Re: [PATCH v3 8/8] vfio/pci: Add the support for PCI D3cold state

From: Abhishek Sahu
Date: Fri Jun 03 2022 - 06:19:49 EST


On 6/2/2022 11:14 PM, Alex Williamson wrote:
> On Thu, 2 Jun 2022 17:22:03 +0530
> Abhishek Sahu <abhsahu@xxxxxxxxxx> wrote:
>
>> On 6/1/2022 9:51 PM, Alex Williamson wrote:
>>> On Wed, 1 Jun 2022 15:19:07 +0530
>>> Abhishek Sahu <abhsahu@xxxxxxxxxx> wrote:
>>>
>>>> On 6/1/2022 4:22 AM, Alex Williamson wrote:
>>>>> On Tue, 31 May 2022 16:43:04 -0300
>>>>> Jason Gunthorpe <jgg@xxxxxxxxxx> wrote:
>>>>>
>>>>>> On Tue, May 31, 2022 at 05:44:11PM +0530, Abhishek Sahu wrote:
>>>>>>> On 5/30/2022 5:55 PM, Jason Gunthorpe wrote:
>>>>>>>> On Mon, May 30, 2022 at 04:45:59PM +0530, Abhishek Sahu wrote:
>>>>>>>>
>>>>>>>>> 1. In real use case, config or any other ioctl should not come along
>>>>>>>>> with VFIO_DEVICE_FEATURE_POWER_MANAGEMENT ioctl request.
>>>>>>>>>
>>>>>>>>> 2. Maintain some 'access_count' which will be incremented when we
>>>>>>>>> do any config space access or ioctl.
>>>>>>>>
>>>>>>>> Please don't open code locks - if you need a lock then write a proper
>>>>>>>> lock.
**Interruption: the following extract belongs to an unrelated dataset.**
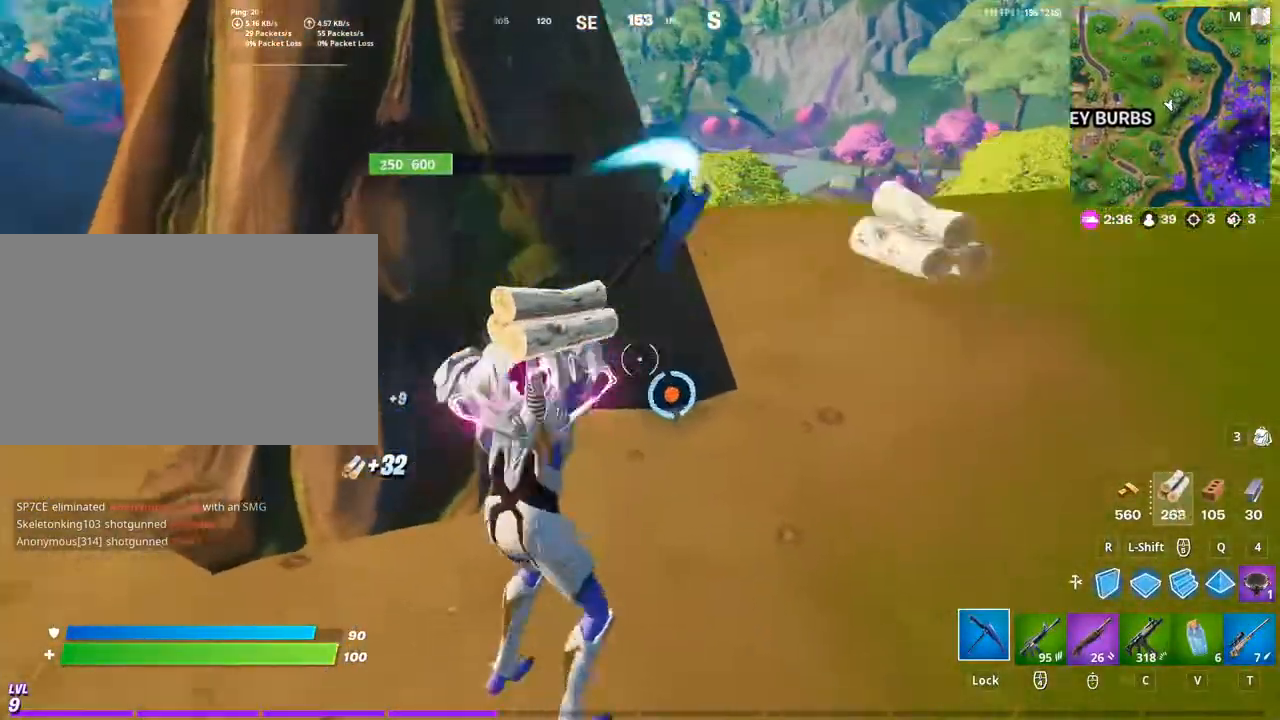
{"keys": ["d"], "mouse": ["left"], "mouse_move": "up-right", "events": [[33, "s", "down"], [100, "a", "down"], [100, "d", "up"], [433, "a", "up"], [433, "d", "down"], [433, "s", "up"]]}
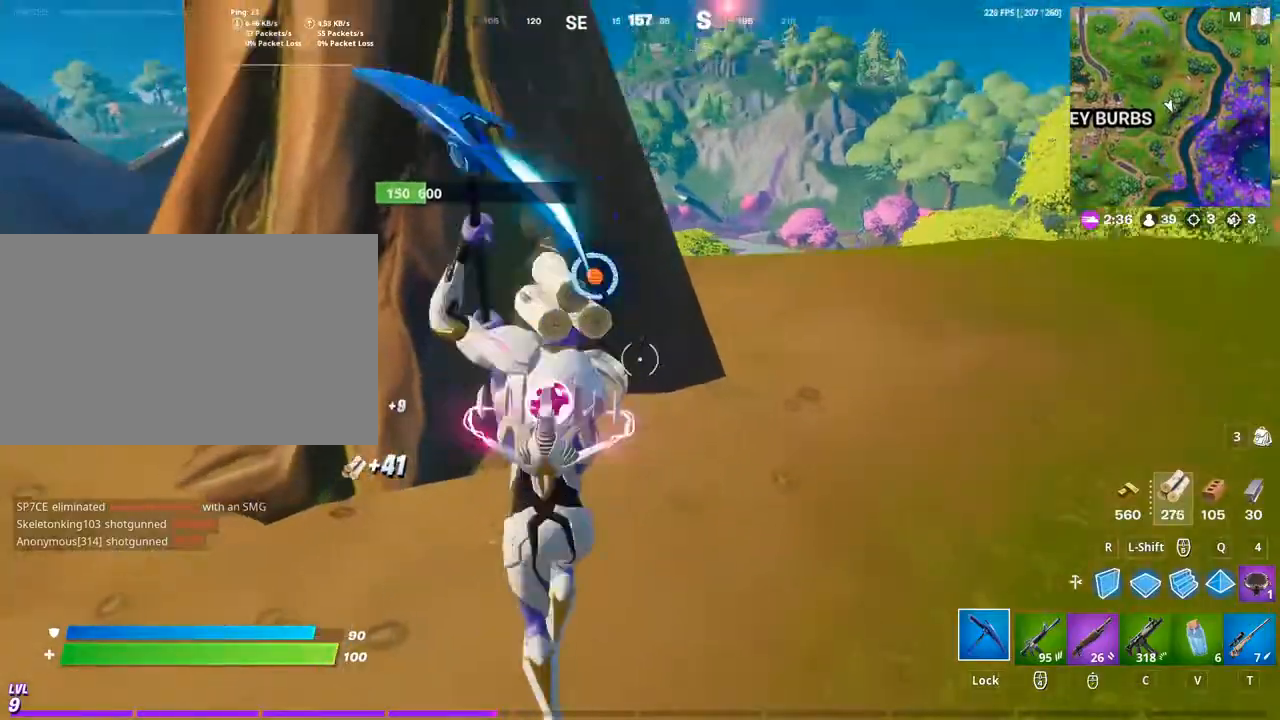
{"keys": ["a", "w"], "mouse": [], "mouse_move": "left", "events": [[67, "d", "up"], [233, "mouse_left", "up"], [233, "w", "down"], [300, "a", "down"]]}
You can use the 'try' variants to bail out in cases where that
>>>>>>>> is appropriate.
>>>>>>>>
>>>>>>>> Jason
>>>>>>>
>>>>>>> Thanks Jason for providing your inputs.
>>>>>>>
>>>>>>> In that case, should I introduce new rw_semaphore (For example
>>>>>>> power_lock) and move ‘platform_pm_engaged’ under ‘power_lock’ ?
>>>>>>
>>>>>> Possibly, this is better than an atomic at least
>>>>>>
>>>>>>> 1. At the beginning of config space access or ioctl, we can take the
>>>>>>> lock
>>>>>>>
>>>>>>> down_read(&vdev->power_lock);
>>>>>>
>>>>>> You can also do down_read_trylock() here and bail out as you were
>>>>>> suggesting with the atomic.
>>>>>>
>>>>>> trylock doesn't have lock odering rules because it can't sleep so it
>>>>>> gives a bit more flexability when designing the lock ordering.
>>>>>>
>>>>>> Though userspace has to be able to tolerate the failure, or never make
>>>>>> the request.
>>>>>>
>>>>
>>>> Thanks Alex and Jason for providing your inputs.
>>>>
>>>> Using down_read_trylock() along with Alex suggestion seems fine.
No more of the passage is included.